How SHA (Secure Hash Algorithm) works?

7 min readJul 27, 2020

Any data can be hashed, regardless of its size or type and length, and the hash which any data generates using a hashing algorithm is always of the same length.

If you have never heard about SHA or Secure Hashing Algorithms, I will try to explain from the word “Hashing”. Hashing means a process to convert a given key to a certain value. A hash function is one that can be used to map data with different size to an array of bit with fixed size. It is a one-way function , which is make it infeasible to be inverted.

Hash is convenient for situations where computer need to identify, compare or run calculations againts files or strings of data. Hashing algorithm are used in many applications on real worlds, they are used for storing password, in computer vision, in database, etc. In the following discussion, I will focus more on our primary discussion, which is SHA algortihms, a cryptographic hash security.

This is a cyrptographic hash function, as we can see one word (“Fox”) turn into mix number and character. This is the so-called avalanche-effect.
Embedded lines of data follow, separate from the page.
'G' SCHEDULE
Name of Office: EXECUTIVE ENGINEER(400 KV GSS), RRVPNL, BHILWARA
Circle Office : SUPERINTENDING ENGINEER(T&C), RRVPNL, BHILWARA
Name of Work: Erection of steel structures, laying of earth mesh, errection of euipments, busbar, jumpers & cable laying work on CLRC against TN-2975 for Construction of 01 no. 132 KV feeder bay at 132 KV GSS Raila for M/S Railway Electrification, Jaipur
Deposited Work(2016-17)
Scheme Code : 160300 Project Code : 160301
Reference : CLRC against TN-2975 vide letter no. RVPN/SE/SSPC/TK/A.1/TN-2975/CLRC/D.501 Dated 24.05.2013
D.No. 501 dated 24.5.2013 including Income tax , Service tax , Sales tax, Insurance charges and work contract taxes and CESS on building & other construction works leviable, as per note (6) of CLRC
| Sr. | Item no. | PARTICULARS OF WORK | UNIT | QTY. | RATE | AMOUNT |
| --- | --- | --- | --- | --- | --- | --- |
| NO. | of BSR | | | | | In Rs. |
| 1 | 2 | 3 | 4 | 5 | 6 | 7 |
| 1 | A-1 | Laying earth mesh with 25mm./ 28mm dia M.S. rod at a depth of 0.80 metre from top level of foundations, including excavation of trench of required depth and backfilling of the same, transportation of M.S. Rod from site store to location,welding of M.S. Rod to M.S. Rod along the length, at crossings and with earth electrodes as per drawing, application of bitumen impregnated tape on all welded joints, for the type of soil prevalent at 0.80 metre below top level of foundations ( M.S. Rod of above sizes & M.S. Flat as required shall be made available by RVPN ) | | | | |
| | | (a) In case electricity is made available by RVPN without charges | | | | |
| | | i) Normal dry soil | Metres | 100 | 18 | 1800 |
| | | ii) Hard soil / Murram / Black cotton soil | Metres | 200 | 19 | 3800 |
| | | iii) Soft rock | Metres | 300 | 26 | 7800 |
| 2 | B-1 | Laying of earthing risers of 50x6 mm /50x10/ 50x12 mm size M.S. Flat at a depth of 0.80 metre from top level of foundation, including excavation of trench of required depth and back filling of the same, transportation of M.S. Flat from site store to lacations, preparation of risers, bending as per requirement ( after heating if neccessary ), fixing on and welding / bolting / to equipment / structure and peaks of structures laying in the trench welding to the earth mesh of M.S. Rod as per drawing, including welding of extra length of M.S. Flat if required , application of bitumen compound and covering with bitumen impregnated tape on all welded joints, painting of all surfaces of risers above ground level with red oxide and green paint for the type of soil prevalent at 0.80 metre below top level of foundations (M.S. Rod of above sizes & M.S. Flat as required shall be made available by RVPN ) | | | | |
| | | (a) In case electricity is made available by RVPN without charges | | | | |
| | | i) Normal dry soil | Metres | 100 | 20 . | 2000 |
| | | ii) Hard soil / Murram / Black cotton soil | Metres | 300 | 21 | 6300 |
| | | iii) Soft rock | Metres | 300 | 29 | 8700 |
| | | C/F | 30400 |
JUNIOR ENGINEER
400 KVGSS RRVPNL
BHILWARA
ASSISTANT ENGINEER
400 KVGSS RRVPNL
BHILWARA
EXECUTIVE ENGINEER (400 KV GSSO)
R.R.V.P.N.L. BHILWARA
Secure Hash Algorithm, or mostly know as SHA, are a cryptographic functions which is utilized to make our data secured. It works using a hash function such as an algorithm that comprises of bitwise operations, modular additions, and compression functions. This algorithm developed by National Institute of Standards and Technology along with NSA, previously released as a Federal Information Processing Standard, later in 1995, it was named SHA algorithm.

In above picture, there is a diagram depicts an avalanche-effect in which the term is associated with a specific behaviour of mathematical function used for encryption algorithm. In case of algorithm that uses hash value, even a small alteration in an input string should drastically change the hash value. In other words, flipping single bit in input string should at least flip half of the bits in the hash value. To implement a strong cipher or cryptographic hash function, this should be considered as one of the primary design objective.

| Characteristics of SHA

Cryptographic hash functions are utilized in order to keep data secured by providing three fundamental of characterictics which is consist of : pre-image resistance, second pre-image resistance, and collision resistance.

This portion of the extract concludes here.